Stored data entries
--------------------

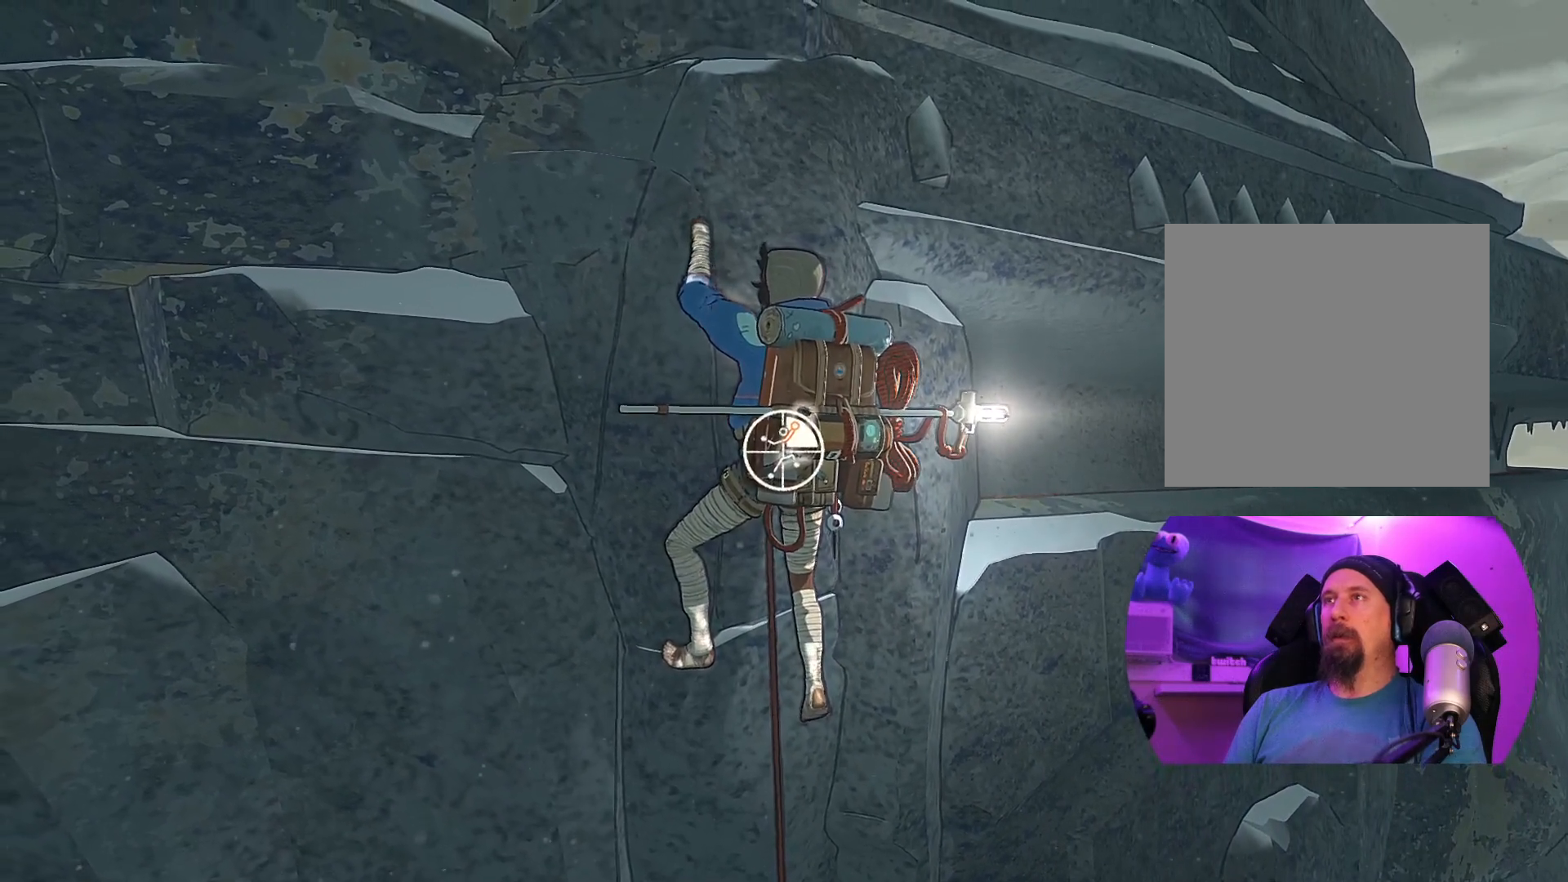
{"buttons": ["R1"], "left_stick": "down", "right_stick": "center", "events": [[267, "left_stick", "down"]]}
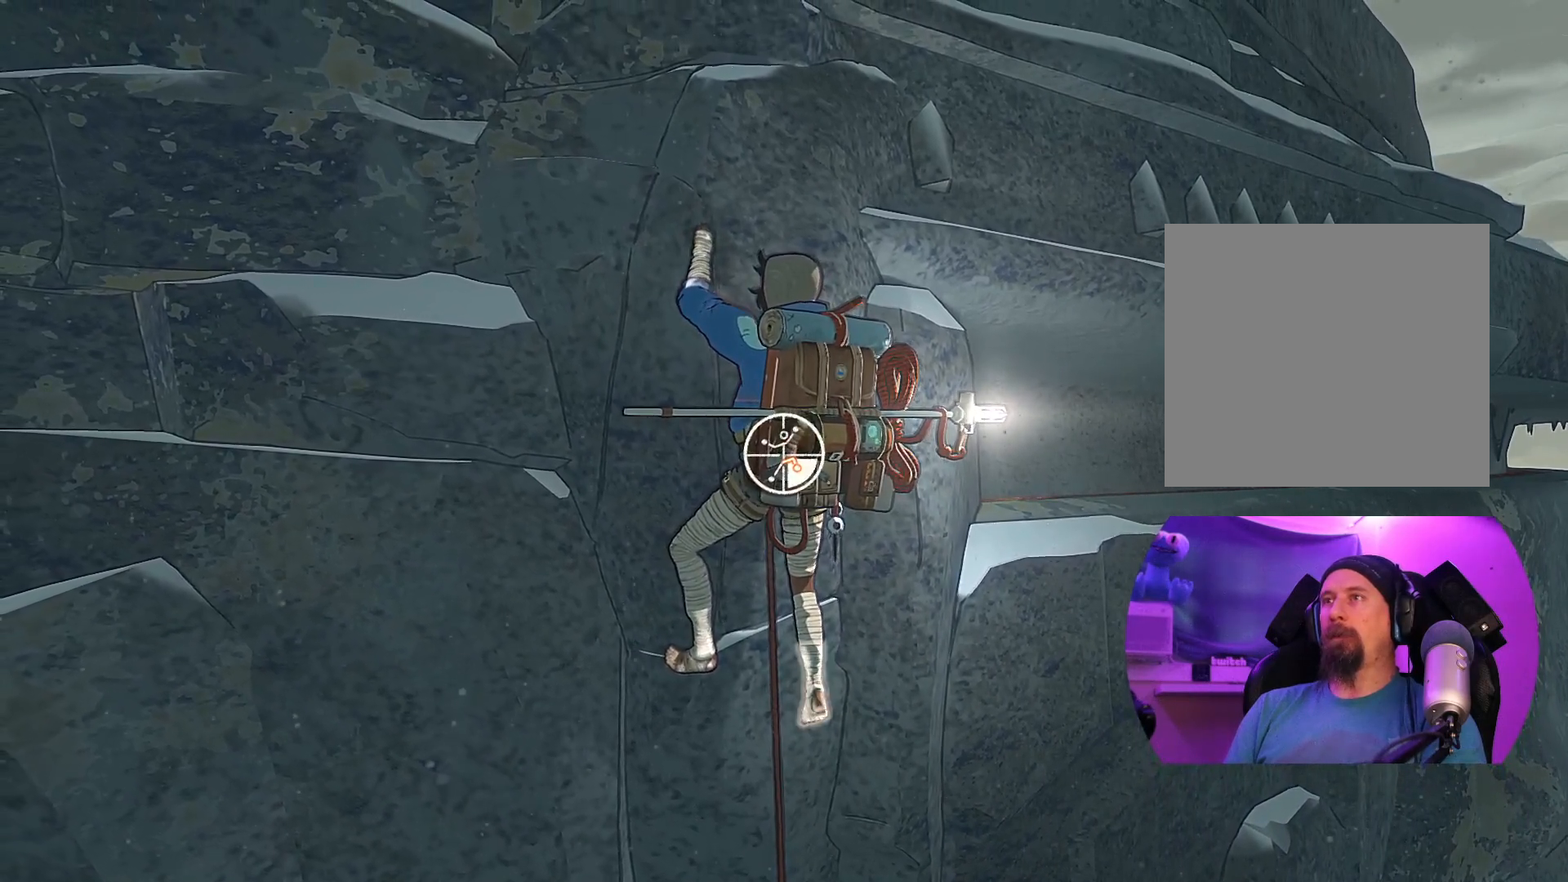
{"buttons": [], "left_stick": "center", "right_stick": "center", "events": [[83, "R1", "up"], [150, "left_stick", "up"], [467, "left_stick", "center"]]}
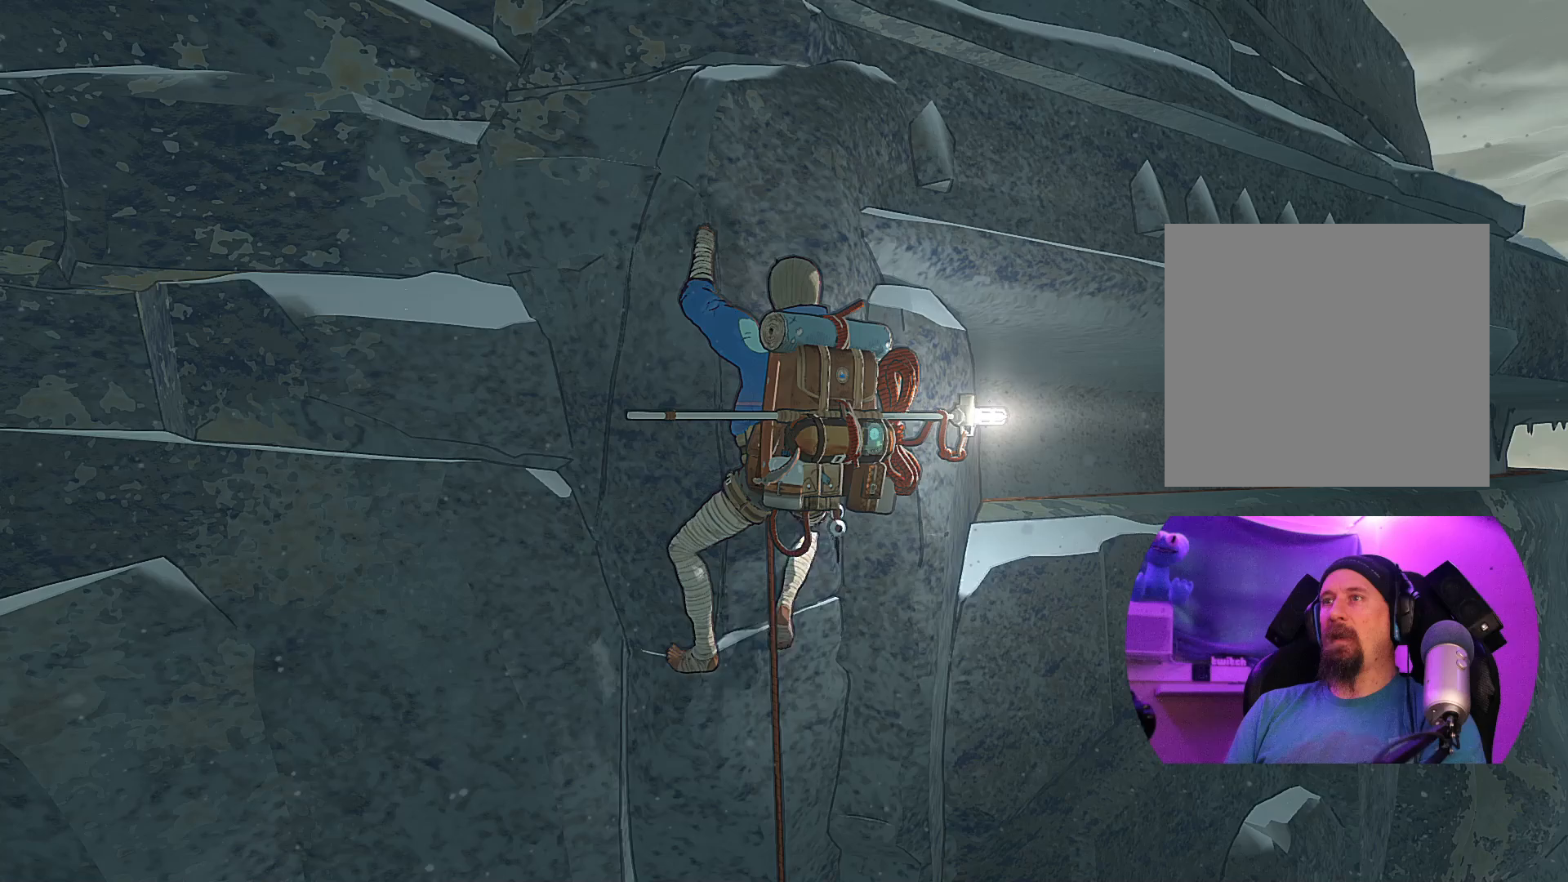
{"buttons": ["R1"], "left_stick": "center", "right_stick": "center", "events": [[217, "R1", "down"]]}
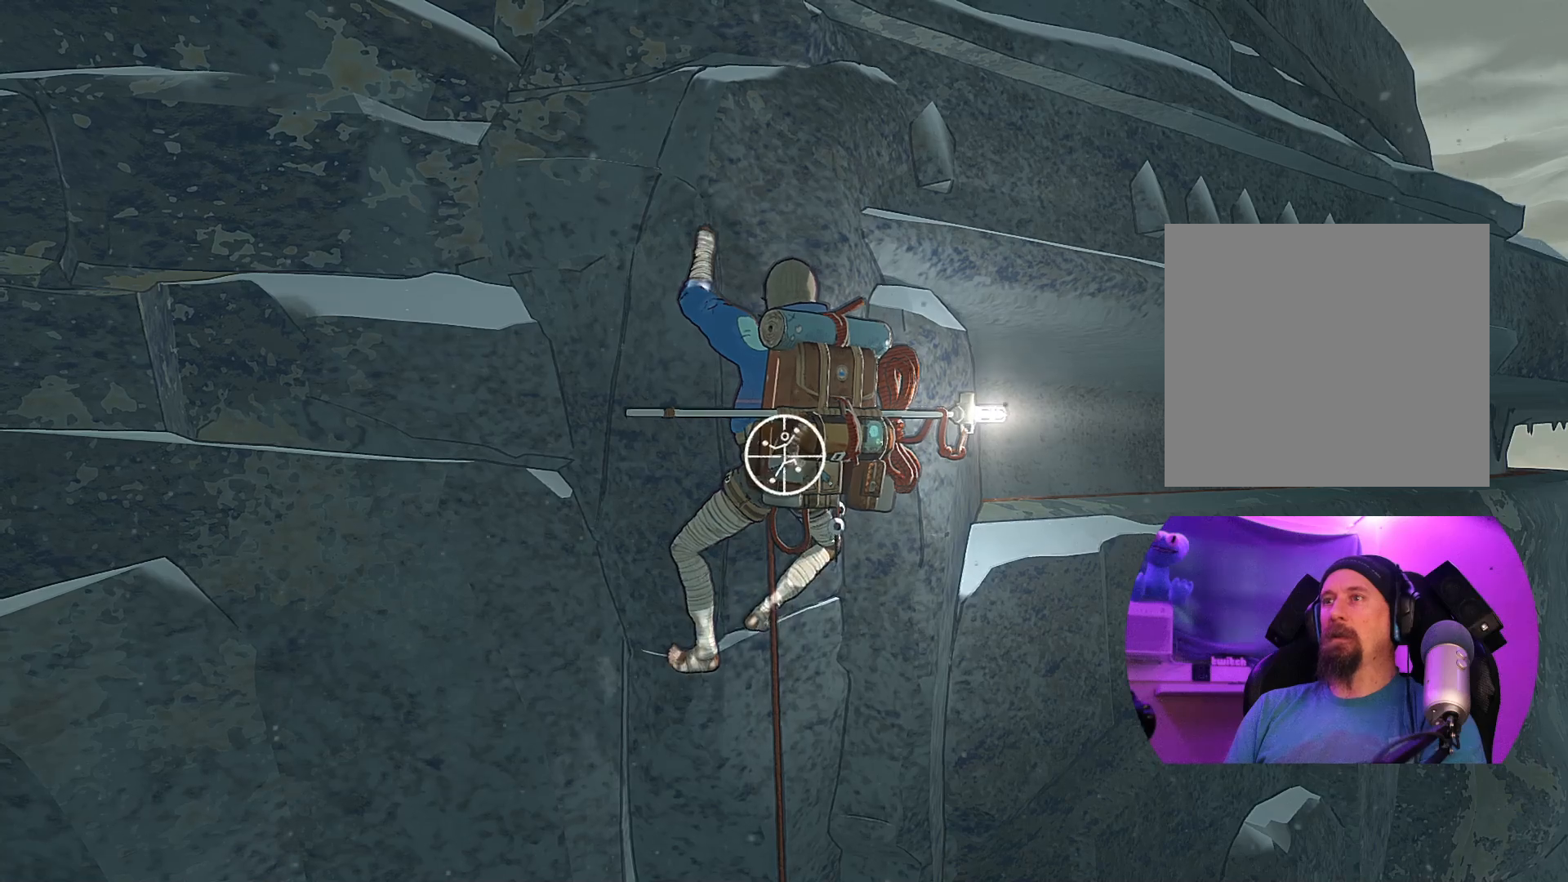
{"buttons": [], "left_stick": "center", "right_stick": "down-left", "events": [[183, "R1", "up"], [350, "right_stick", "down-left"]]}
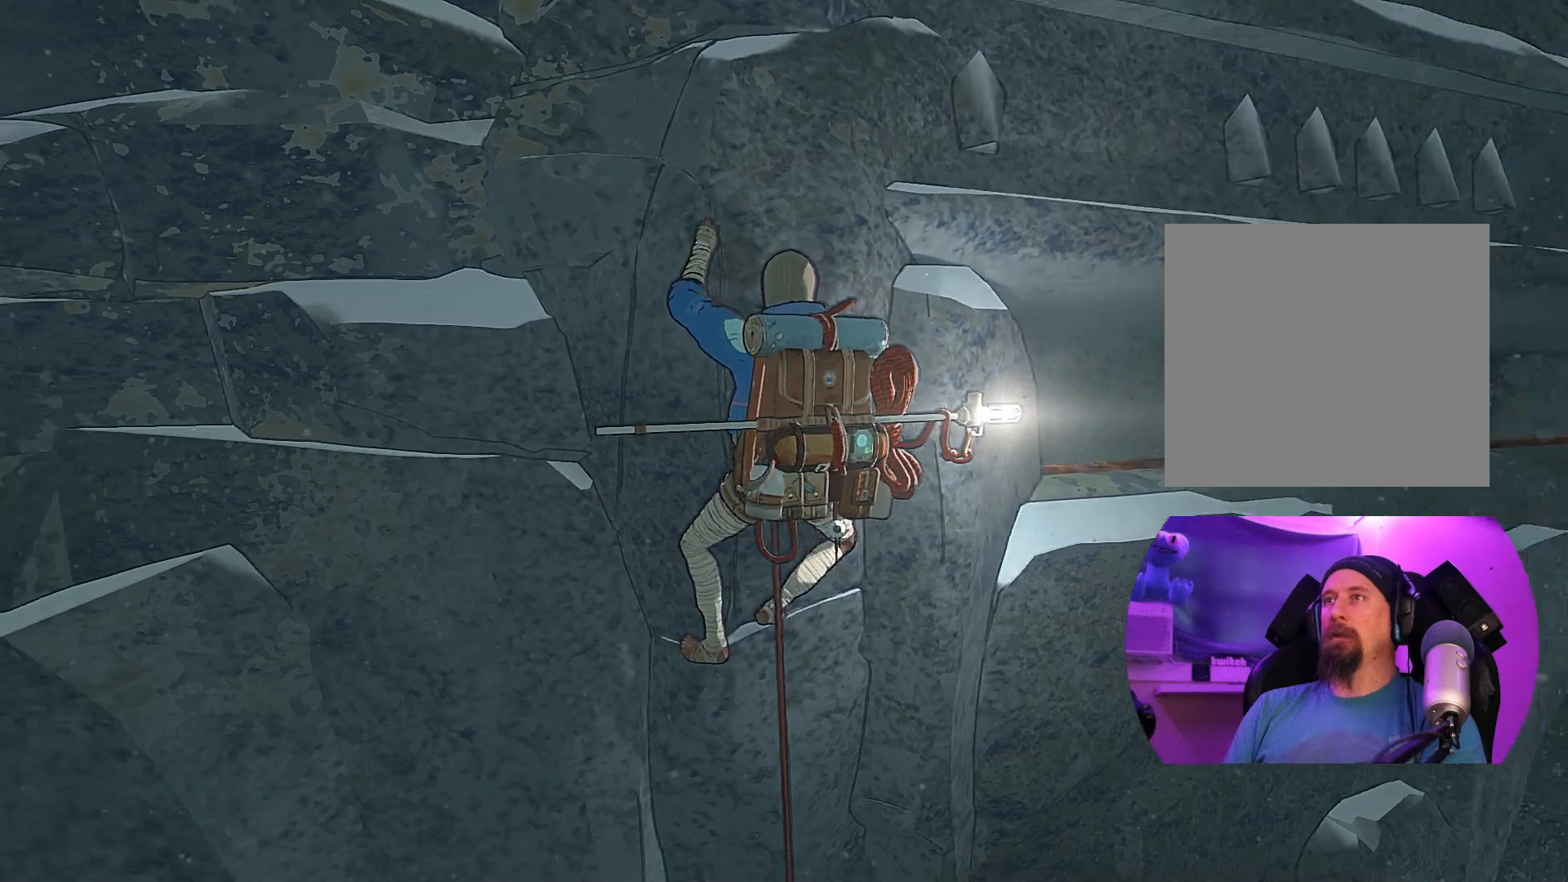
{"buttons": ["R1"], "left_stick": "up-right", "right_stick": "center", "events": [[233, "right_stick", "center"], [333, "left_stick", "right"], [350, "R1", "down"], [450, "left_stick", "up-right"]]}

--------------------

● The problem: Output every record above exactly as written, but skip the pictures.

● Result of the task:
{"buttons": ["R1"], "left_stick": "down", "right_stick": "center", "events": [[267, "left_stick", "down"]]}
{"buttons": [], "left_stick": "center", "right_stick": "center", "events": [[83, "R1", "up"], [150, "left_stick", "up"], [467, "left_stick", "center"]]}
{"buttons": ["R1"], "left_stick": "center", "right_stick": "center", "events": [[217, "R1", "down"]]}
{"buttons": [], "left_stick": "center", "right_stick": "down-left", "events": [[183, "R1", "up"], [350, "right_stick", "down-left"]]}
{"buttons": ["R1"], "left_stick": "up-right", "right_stick": "center", "events": [[233, "right_stick", "center"], [333, "left_stick", "right"], [350, "R1", "down"], [450, "left_stick", "up-right"]]}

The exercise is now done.